> **ASSIGNMENT**
Examine each line in the records below for the word "labels". Report how many lines contain it, and nothing else.

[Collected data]
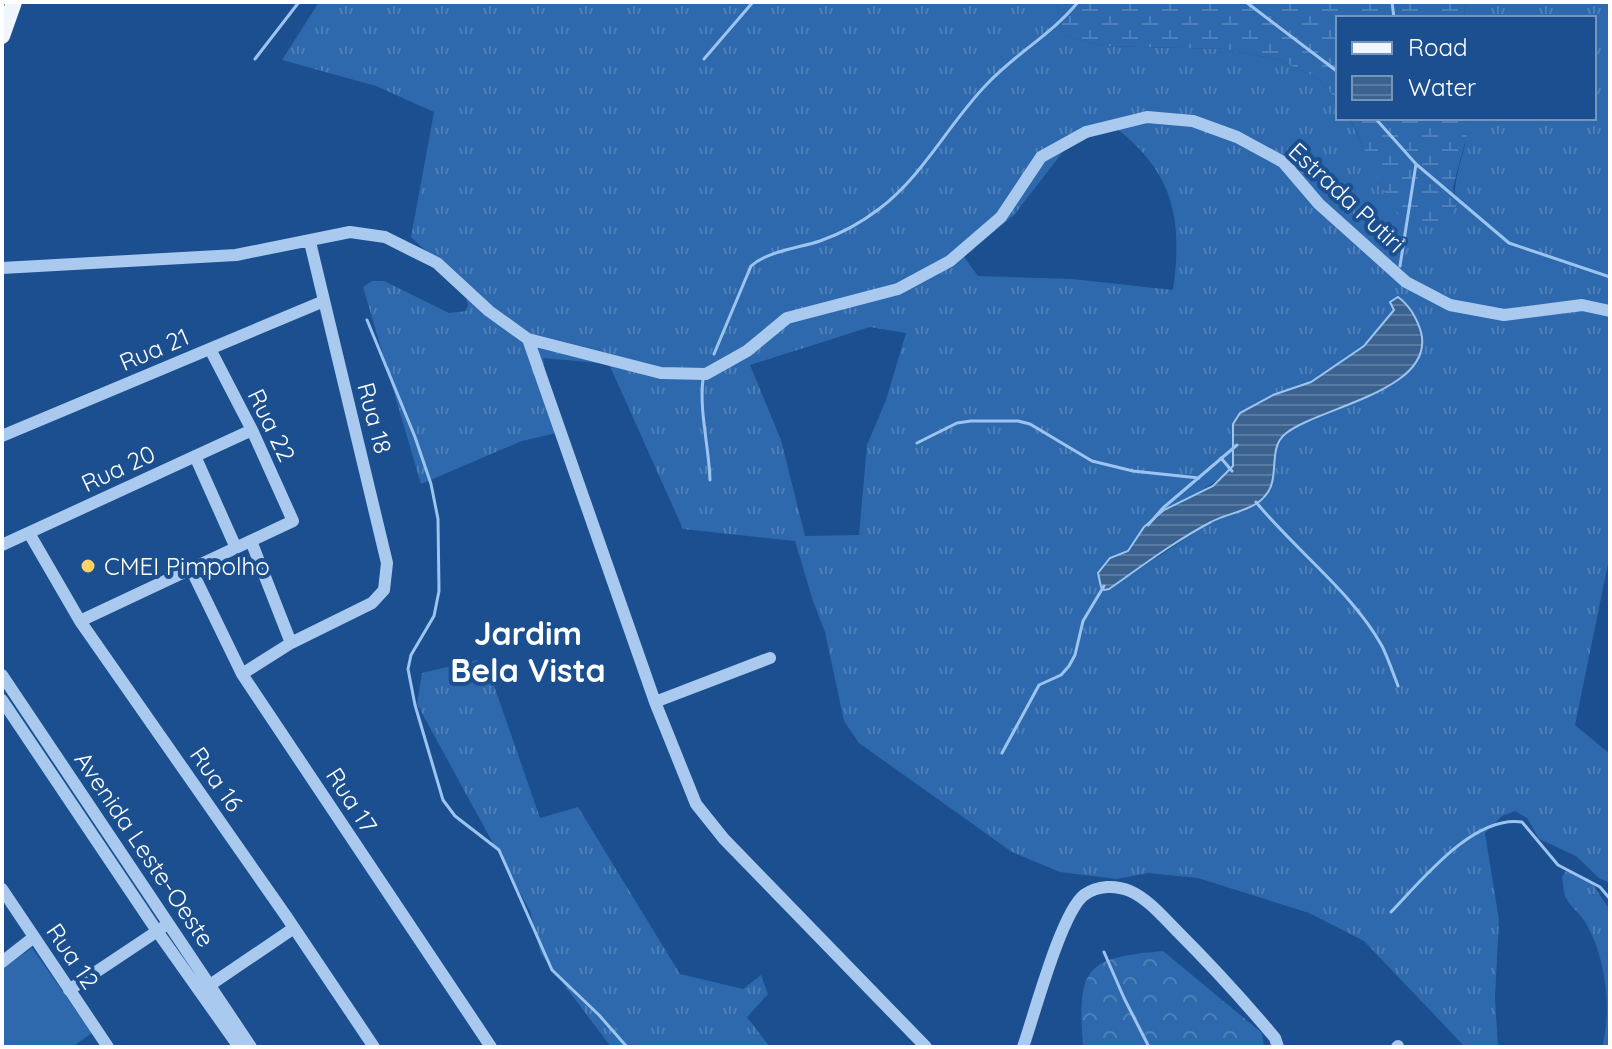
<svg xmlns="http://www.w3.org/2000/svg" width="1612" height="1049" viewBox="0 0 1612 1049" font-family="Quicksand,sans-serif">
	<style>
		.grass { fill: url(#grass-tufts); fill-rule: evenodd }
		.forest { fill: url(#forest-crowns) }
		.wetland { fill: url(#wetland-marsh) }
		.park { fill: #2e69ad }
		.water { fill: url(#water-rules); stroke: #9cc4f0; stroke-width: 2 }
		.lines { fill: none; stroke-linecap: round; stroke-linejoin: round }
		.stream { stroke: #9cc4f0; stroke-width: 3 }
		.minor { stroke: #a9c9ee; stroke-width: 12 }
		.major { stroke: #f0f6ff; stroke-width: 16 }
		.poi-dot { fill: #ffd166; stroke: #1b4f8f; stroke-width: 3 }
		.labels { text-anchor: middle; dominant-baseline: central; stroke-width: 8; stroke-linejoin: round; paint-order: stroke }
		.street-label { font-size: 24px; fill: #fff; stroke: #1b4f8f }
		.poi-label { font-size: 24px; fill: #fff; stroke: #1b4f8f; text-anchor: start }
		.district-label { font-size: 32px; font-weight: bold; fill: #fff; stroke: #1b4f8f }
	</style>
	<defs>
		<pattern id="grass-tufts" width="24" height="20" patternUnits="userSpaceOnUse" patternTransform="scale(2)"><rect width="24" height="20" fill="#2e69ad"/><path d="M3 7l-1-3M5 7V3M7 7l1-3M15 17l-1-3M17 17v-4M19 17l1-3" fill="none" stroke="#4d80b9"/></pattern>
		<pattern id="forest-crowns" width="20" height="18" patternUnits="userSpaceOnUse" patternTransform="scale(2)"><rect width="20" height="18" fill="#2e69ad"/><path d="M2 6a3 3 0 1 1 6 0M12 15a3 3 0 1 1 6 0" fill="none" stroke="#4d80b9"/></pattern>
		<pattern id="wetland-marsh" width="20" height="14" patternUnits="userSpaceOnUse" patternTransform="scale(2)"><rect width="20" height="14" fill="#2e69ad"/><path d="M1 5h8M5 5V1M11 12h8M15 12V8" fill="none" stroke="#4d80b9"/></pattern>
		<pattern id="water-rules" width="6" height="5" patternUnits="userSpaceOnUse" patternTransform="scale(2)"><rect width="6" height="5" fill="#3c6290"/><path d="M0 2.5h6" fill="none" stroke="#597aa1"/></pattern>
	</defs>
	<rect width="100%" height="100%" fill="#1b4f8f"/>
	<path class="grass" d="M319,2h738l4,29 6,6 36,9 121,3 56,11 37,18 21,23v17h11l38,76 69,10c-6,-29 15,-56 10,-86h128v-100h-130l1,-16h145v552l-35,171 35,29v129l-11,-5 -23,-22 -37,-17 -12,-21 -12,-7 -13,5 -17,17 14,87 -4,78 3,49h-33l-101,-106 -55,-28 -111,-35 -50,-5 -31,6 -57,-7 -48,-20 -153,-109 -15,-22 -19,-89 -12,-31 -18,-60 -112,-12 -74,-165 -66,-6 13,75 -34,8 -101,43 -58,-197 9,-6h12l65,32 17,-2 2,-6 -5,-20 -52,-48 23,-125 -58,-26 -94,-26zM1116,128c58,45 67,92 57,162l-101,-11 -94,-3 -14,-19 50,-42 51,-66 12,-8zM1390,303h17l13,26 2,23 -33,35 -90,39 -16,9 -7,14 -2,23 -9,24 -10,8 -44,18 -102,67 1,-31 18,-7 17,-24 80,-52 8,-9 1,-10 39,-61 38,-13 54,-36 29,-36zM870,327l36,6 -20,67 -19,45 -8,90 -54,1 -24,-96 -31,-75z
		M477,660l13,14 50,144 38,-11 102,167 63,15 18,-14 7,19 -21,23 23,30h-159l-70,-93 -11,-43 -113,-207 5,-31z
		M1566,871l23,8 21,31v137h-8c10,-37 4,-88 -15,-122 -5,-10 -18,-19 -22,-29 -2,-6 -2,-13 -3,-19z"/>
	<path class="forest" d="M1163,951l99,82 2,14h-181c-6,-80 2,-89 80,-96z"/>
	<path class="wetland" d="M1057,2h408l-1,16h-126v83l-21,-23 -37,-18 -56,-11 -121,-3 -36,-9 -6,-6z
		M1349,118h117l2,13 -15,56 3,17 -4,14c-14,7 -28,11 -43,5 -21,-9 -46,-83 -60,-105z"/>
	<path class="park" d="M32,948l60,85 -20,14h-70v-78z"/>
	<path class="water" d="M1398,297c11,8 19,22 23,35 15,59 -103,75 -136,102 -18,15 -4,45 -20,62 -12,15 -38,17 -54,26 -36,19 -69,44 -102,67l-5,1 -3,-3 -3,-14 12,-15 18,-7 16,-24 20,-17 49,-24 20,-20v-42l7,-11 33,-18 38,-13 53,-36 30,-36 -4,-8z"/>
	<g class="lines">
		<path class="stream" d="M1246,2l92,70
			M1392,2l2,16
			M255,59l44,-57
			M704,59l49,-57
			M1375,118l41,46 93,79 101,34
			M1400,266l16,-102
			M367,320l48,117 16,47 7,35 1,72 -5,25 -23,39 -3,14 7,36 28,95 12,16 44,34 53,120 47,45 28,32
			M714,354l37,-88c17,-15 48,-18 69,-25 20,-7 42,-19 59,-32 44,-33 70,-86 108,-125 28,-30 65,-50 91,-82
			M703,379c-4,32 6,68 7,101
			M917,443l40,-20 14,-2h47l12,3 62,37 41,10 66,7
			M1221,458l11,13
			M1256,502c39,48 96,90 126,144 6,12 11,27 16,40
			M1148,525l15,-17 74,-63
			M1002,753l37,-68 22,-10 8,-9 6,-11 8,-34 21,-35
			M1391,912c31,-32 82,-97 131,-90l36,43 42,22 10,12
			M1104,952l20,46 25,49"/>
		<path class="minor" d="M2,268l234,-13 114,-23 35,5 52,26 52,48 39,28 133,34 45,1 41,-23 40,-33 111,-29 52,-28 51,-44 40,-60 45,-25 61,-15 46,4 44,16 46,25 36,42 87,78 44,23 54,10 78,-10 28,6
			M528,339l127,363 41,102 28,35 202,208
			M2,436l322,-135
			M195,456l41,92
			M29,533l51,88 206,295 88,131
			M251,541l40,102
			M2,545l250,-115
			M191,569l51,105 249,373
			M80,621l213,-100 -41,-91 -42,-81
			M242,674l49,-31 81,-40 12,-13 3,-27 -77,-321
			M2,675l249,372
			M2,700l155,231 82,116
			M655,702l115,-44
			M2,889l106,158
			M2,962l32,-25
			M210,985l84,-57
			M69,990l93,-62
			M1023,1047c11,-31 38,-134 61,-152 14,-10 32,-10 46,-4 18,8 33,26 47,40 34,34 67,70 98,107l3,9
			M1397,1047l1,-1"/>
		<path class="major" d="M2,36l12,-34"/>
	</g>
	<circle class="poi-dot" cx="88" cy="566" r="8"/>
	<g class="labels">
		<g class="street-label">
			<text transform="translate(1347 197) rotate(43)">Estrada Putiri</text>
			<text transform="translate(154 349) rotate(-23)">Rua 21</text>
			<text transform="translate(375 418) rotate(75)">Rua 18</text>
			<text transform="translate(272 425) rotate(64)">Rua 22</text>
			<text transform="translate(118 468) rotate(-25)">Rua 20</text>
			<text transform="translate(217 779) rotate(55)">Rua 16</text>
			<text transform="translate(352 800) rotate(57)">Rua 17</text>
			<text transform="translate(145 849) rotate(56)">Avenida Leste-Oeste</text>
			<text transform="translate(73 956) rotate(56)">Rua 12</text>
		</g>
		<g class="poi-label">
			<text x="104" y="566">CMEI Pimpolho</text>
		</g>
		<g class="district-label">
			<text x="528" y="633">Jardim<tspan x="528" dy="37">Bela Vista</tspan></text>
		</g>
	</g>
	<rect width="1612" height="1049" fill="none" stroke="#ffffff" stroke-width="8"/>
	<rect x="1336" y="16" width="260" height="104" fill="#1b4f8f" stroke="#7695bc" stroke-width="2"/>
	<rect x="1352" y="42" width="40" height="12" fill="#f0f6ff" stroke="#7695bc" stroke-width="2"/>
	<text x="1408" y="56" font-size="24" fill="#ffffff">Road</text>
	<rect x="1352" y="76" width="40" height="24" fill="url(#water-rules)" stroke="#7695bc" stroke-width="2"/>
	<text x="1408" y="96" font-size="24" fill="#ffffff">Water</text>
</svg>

> **OUTPUT**
2